PROBLEM TO WORK ON ->
Reproduce the material below word for word, starting at the line that contains "family: Eriocaulaceae" and stopping after the line that contains "locality: Kountze, Hardin Co.".

STORED ROWS ->
============================================================
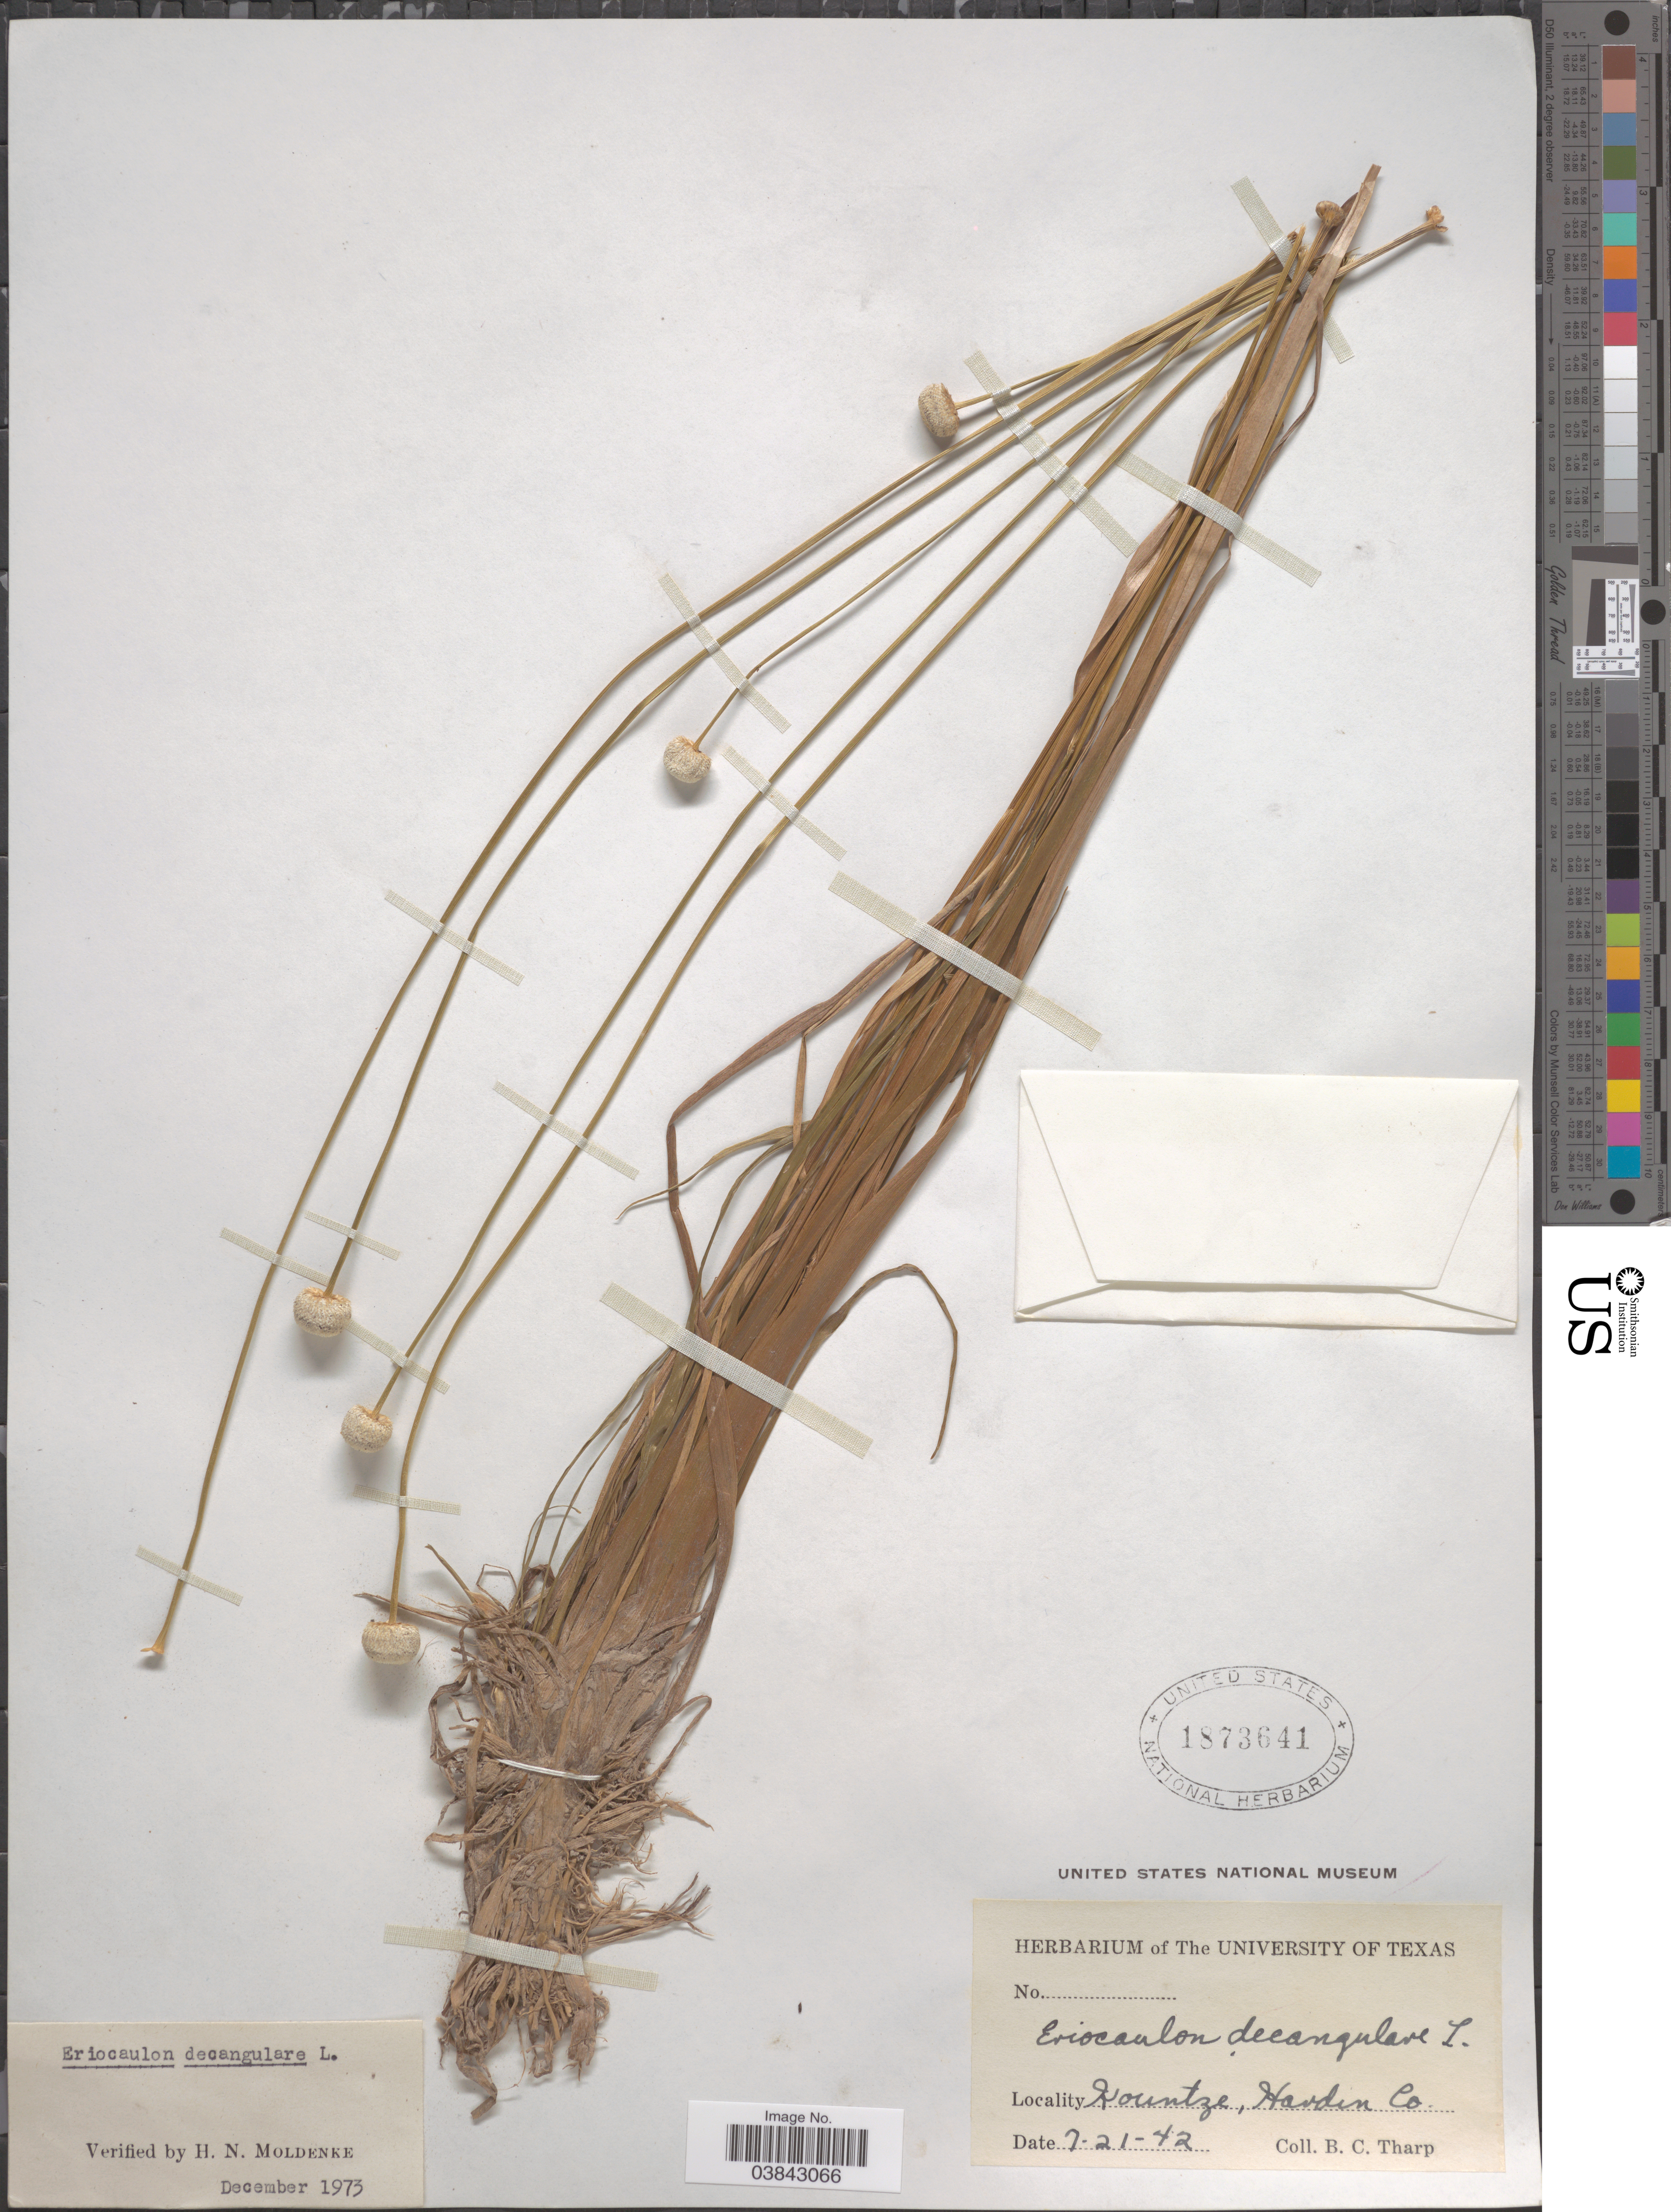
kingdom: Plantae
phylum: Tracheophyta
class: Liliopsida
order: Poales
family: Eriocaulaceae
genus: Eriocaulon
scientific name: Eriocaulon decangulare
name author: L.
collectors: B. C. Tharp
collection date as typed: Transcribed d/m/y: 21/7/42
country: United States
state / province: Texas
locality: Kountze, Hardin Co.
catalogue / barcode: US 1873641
============================================================
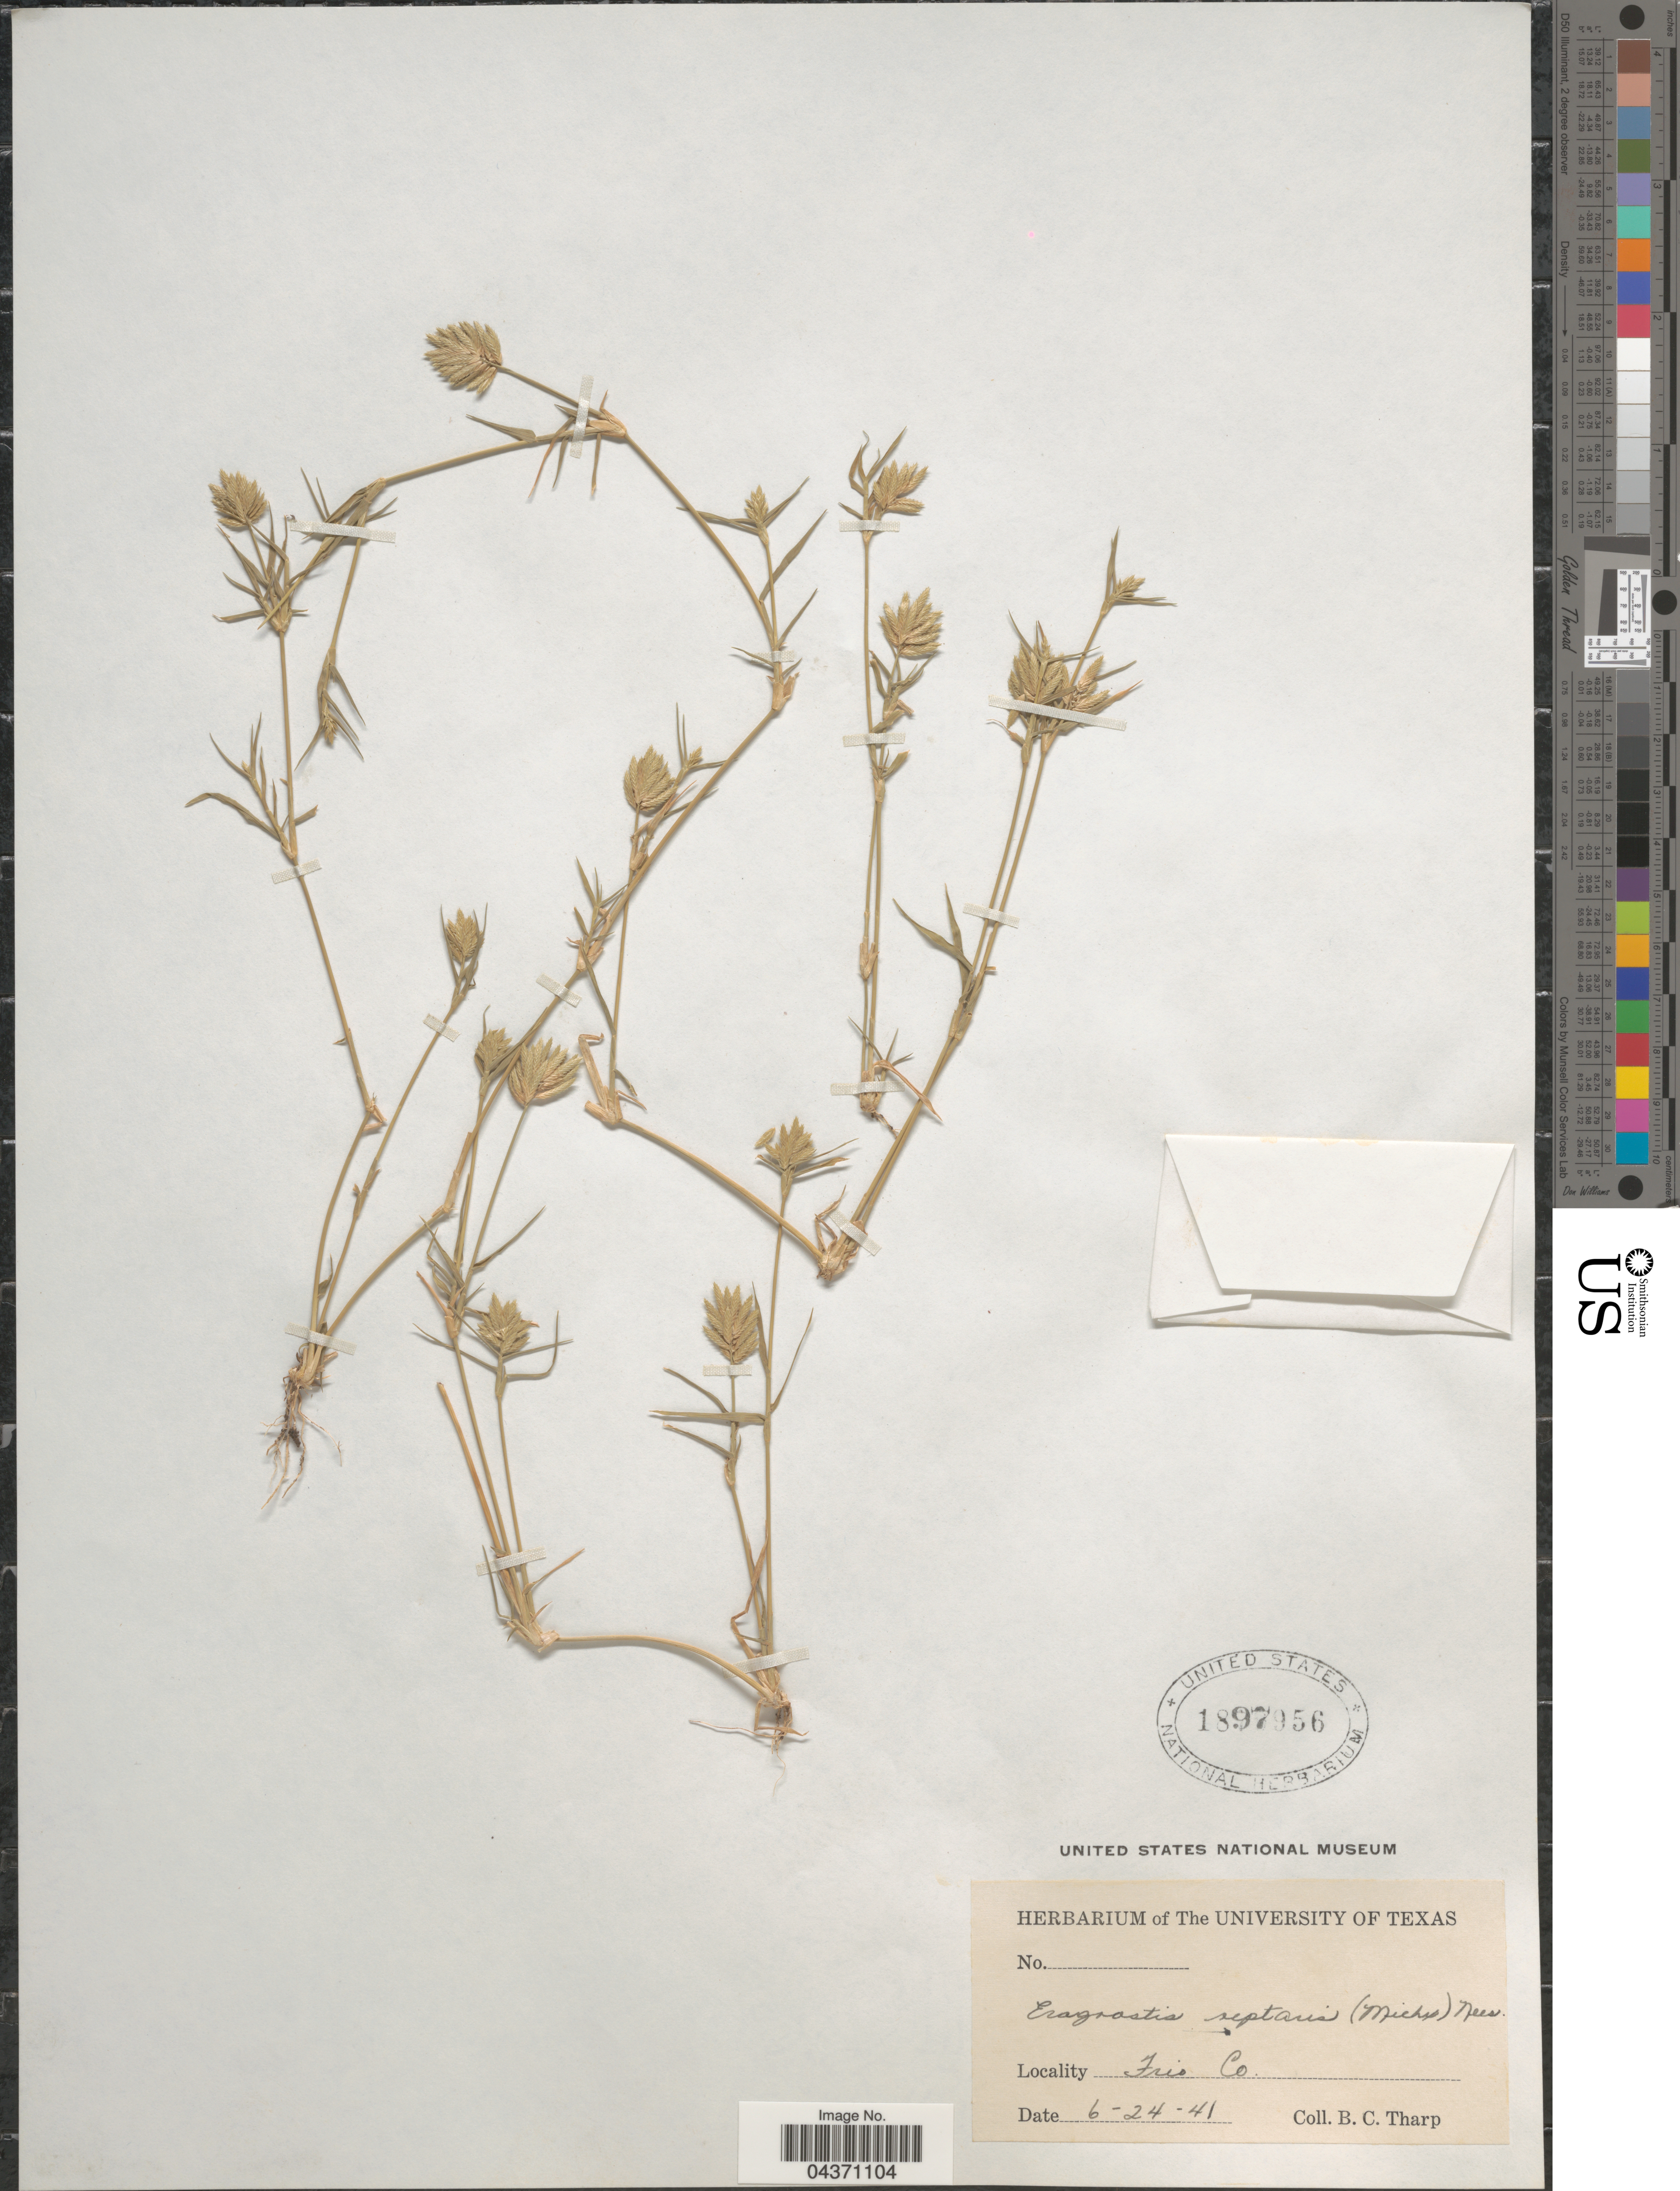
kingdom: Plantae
============================================================
TASK OUTPUT ->
family: Eriocaulaceae
genus: Eriocaulon
scientific name: Eriocaulon decangulare
name author: L.
collectors: B. C. Tharp
collection date as typed: Transcribed d/m/y: 21/7/42
country: United States
state / province: Texas
locality: Kountze, Hardin Co.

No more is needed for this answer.